◆ WORK TO COMPLETE ◆
(A) In the welfare post, reproduce verbatim the stretch from "See, e.g. the" through "angry about it.".
(B) Answer these from the welfare post:
(i) Under the federal numbers, what percentage of Americans lived in poverty in 2010?
(ii) What did Newt Gingrich call President Obama?
(iii) What percentage of non-Hispanic whites were poor in 2010?

### DOCUMENT PASSAGE

So suddenly this week - into the presidential race about "the economy, stupid" - charges one of the least understood, most micro-managed, least policy-driven debates we ever have in our country. The debate over welfare.
See, e.g. the new ad Romney has put out, per Rachel Maddow...
1. This is a personal issue. I was a kid when Ronald Reagan railed against Welfare Queens. He talked a lot about single mothers, too. At the time, my mother was a single mother (not on welfare, but certainly struggling, financially). I took it personally. I'm still pretty angry about it.
So I tend to take it personally when politicians go after welfare, single mothers, anybody whom they perceive to be sponging off of them. Particularly when said politicians are on federal salaries, with federal health care, and reaping benefits from the various and sundry types of corporate welfare we have in America.
But here's my good friend Mitt Romney, paying "a lot of taxes" (trust him), and going after President Obama on welfare.
2. Yes, it's a dog whistle on racism. I mean, we all know this. But okay, let's pretend we aren't sure for a minute. Why would Governor Romney attack President Obama for granting state waivers for experimentation (specifically NOT for reducing work requirements) that Romney himself requested as a governor?
And why would Newt Gingrich - the chief architect of welfare reform - call Obama the "Food Stamp President?"
Nope, it's not because Newt is right that Obama has given more food stamps than anybody else. Check out this video of Rep. Gutierrez breaking down who is the Food Stamp President:
No, this argument and the new Romney ad are about race-baiting.
3. But the public policy part of me wants to know more. I know what people assume welfare looks like. But is that true?
First, let's talk about who is poor:
- We artificially lower the number of "poor people" as defined by the federal government, by counting based on a pretty darn low economic threshold (particularly low for urban and suburban America). Under the federal numbers, 15.1 percent of Americans lived in poverty in 2010.
2010 Poverty Thresholds, Selected Family Types
Under 65 years
65 years & older
- Children represent a disproportionate share of the poor in the United States. Children make up 24 percent of the total population, but 36 percent of the poor population. In 2010, 16.4 million children, or 22.0 percent, were poor.
Children Under 18 Living in Poverty, 2010
Number (in thousands)
All children under 18
White only, non-Hispanic
- In 2010, 27.4 percent of blacks and 26.6 percent of Hispanics were poor, compared to 9.9 percent of non-Hispanic whites and 12.1 percent of Asians.

######
### EXTRACTED ENTRIES

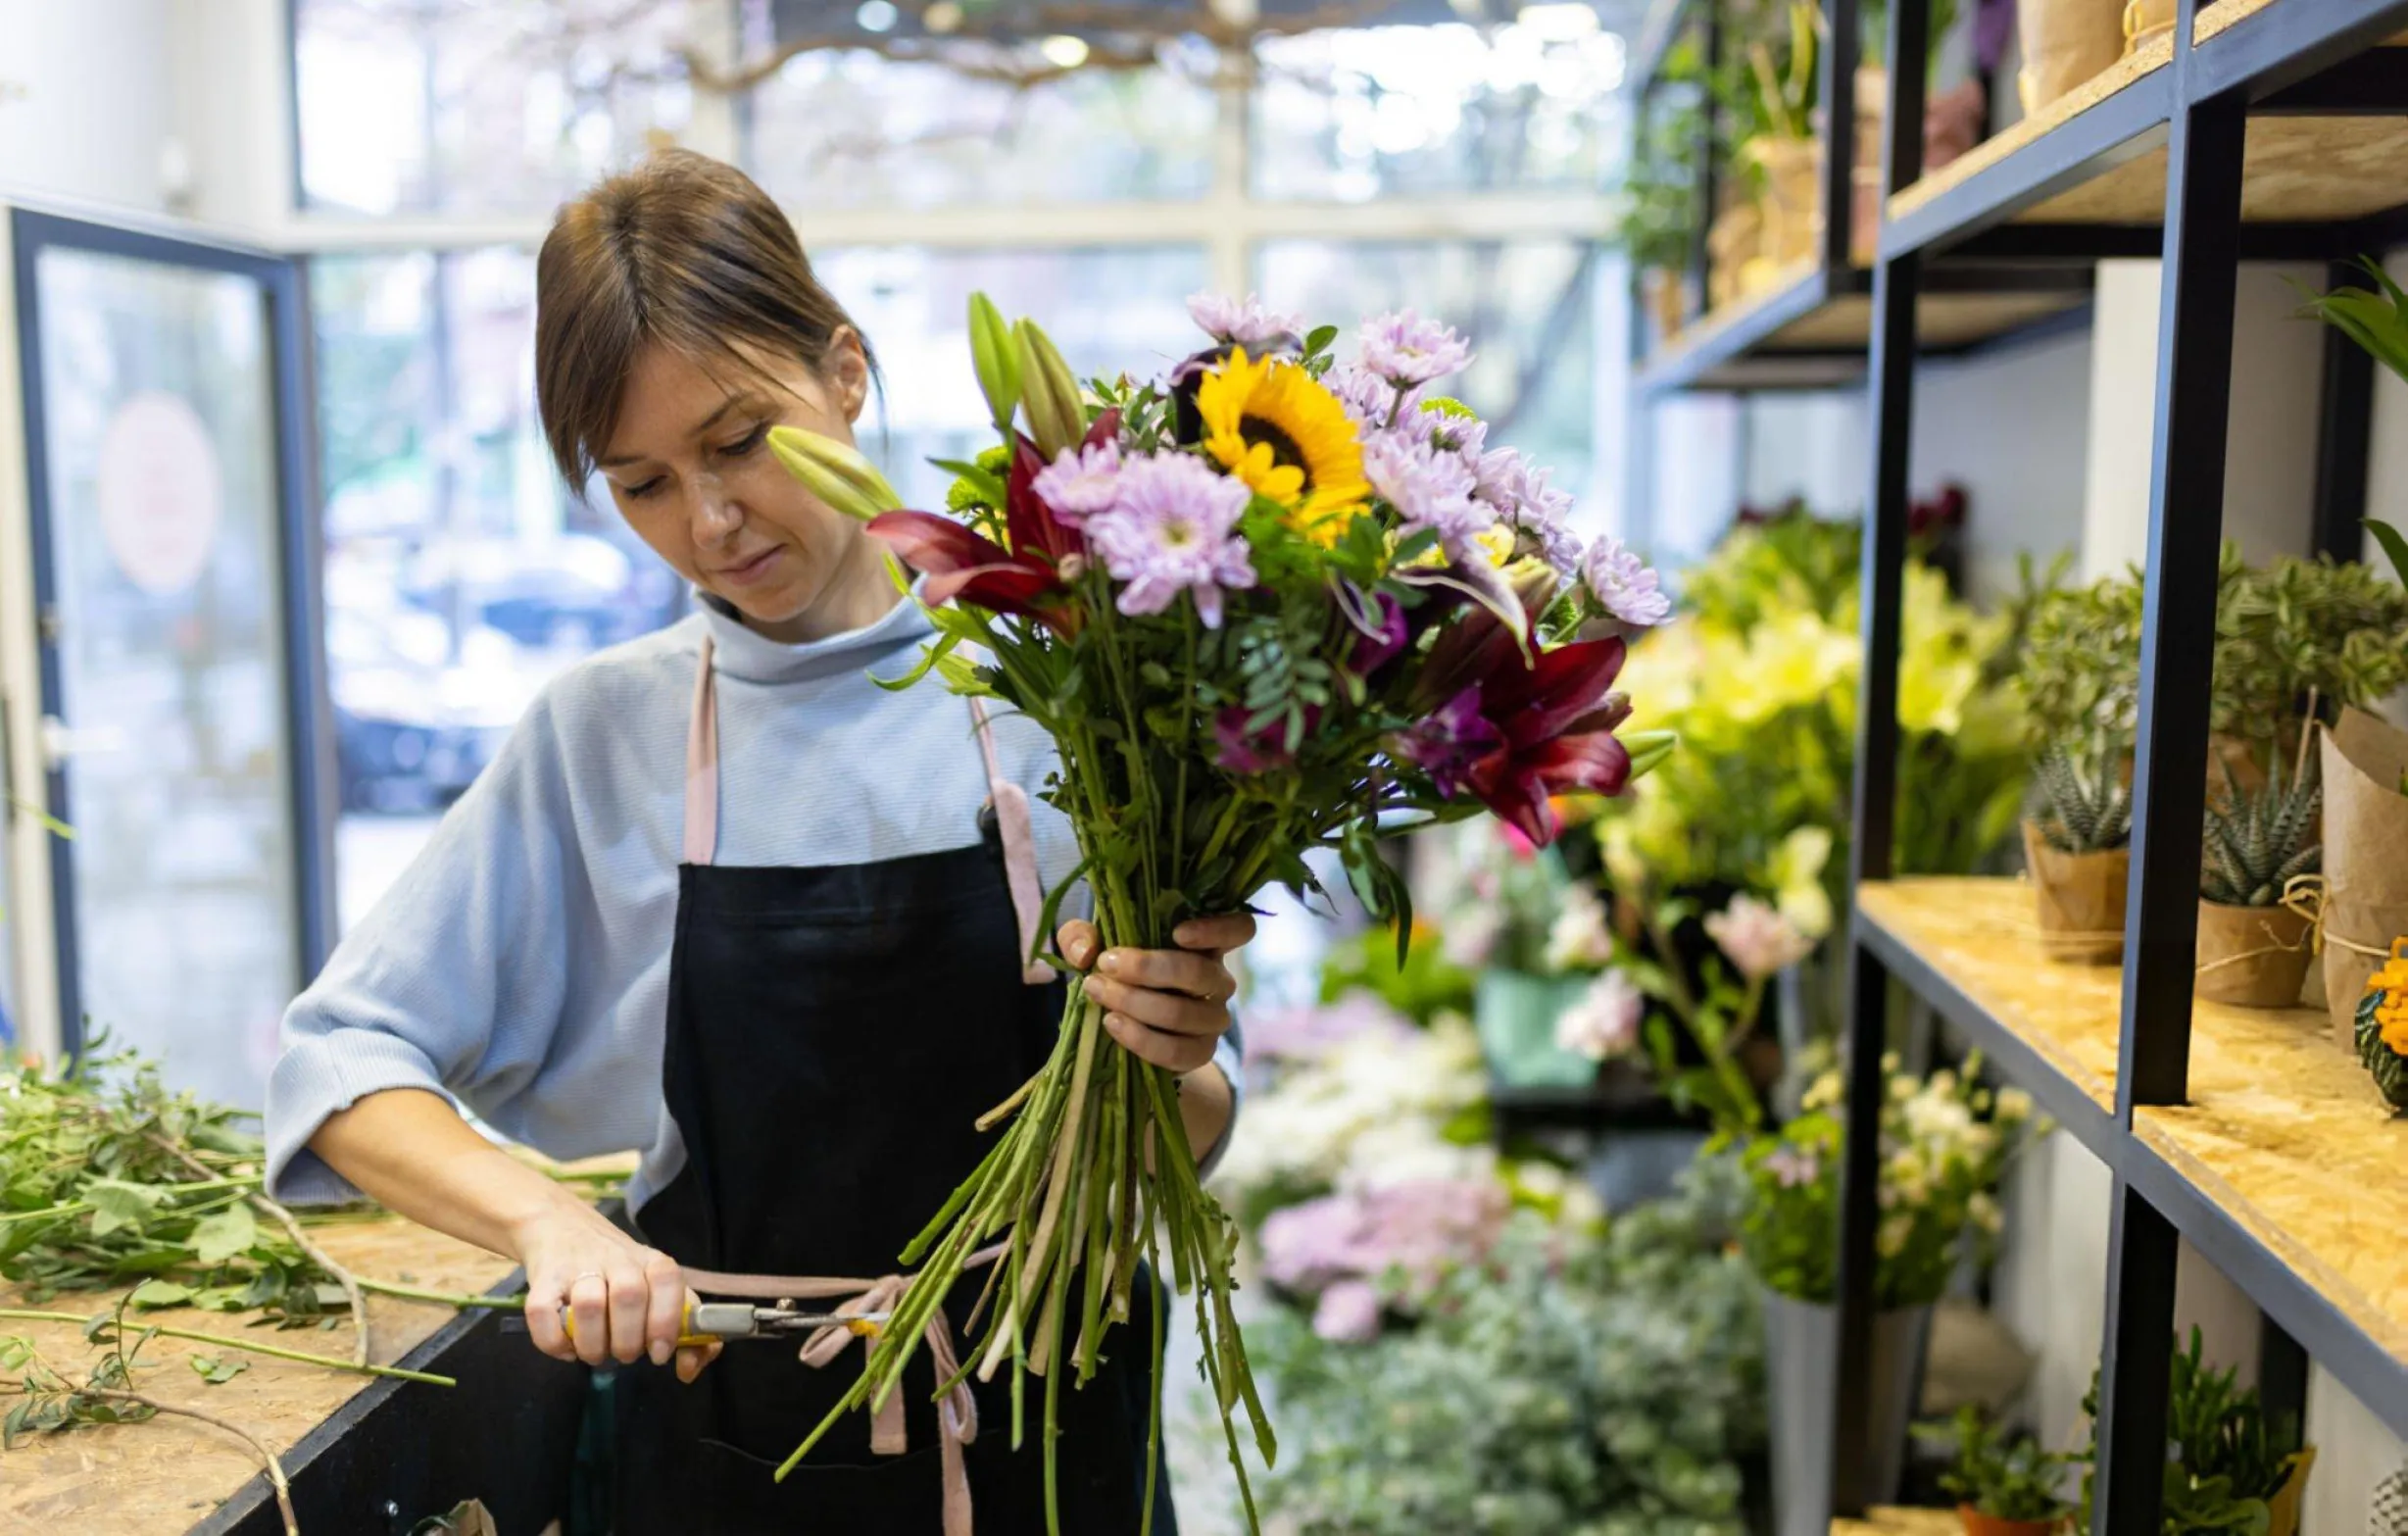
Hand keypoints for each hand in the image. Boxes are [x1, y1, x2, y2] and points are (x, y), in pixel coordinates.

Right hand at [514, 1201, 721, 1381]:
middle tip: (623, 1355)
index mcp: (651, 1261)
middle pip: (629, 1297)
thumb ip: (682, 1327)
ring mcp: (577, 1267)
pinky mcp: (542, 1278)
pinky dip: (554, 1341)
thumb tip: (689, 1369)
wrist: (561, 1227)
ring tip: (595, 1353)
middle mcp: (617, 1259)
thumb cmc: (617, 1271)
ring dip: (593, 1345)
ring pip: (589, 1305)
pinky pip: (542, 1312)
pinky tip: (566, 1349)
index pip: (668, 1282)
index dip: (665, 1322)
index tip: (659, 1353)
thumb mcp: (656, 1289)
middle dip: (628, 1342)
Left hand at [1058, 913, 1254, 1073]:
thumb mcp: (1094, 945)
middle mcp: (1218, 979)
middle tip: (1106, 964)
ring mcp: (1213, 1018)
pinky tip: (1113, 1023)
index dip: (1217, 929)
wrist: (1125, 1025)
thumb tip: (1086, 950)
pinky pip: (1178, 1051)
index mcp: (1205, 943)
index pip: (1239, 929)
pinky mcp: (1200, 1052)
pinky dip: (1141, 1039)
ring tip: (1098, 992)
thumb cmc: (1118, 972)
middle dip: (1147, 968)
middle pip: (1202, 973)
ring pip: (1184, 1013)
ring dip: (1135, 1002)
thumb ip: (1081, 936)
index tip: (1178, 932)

######

◆ RESPONSES ◆
(A)
See, e.g. the new ad Romney has put out, per Rachel Maddow...
1. This is a personal issue. I was a kid when Ronald Reagan railed against Welfare Queens. He talked a lot about single mothers, too. At the time, my mother was a single mother (not on welfare, but certainly struggling, financially). I took it personally. I'm still pretty angry about it.

(B)
(i) 15.1 percent
(ii) The "Food Stamp President"
(iii) 9.9 percent